Terpisah dari krisis pangan, salah satu kesulitan terbesar yang dihadapi Mogadishu adalah pemberontakan oleh kelompok militan Al-Shabab yang terkait al-Qaida.

Kelompok militan itu menguasai sebagian besar wilayah Mogadishu untuk waktu lama, sampai kelompok itu mengumumkan penarikan diri dari kota itu minggu lalu.

Walikota Noor mengatakan kembalinya kota itu merupakan awal berakhirnya al-Shabab.

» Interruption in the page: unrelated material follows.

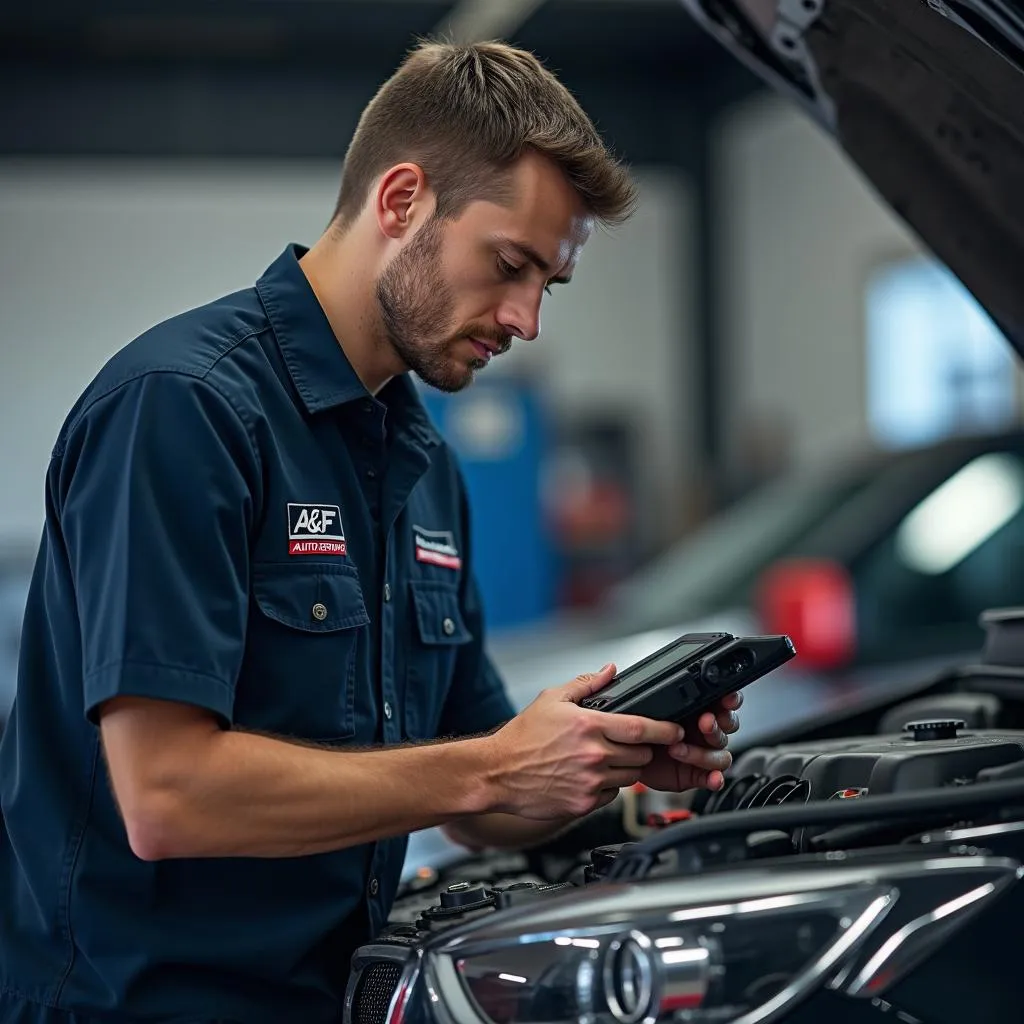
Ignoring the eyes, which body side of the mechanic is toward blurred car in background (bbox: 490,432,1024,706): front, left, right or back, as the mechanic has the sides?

“Ideologi Shabab sudah mati. Tidak ada yang setuju dengan ideologi itu, karena didasarkan pada penindasan, pertumpahan darah, pengusiran warga, kegelapan, kelaparan dan kemiskinan. Rakyat Somalia menampik ideologi itu. Shabab tidak bisa bertahan hidup lagi di Somalia,” ujar Noor.

Meskipun al-Shabab tidak ada lagi, Mogadishu, kota tanpa layanan dasar, seperti air minum atau badan pemadam kebarakaran, tidak stabil. Walikota Noor, yang biasa dipanggil Tarzan, akan harus menghadapi berbagai tantangan.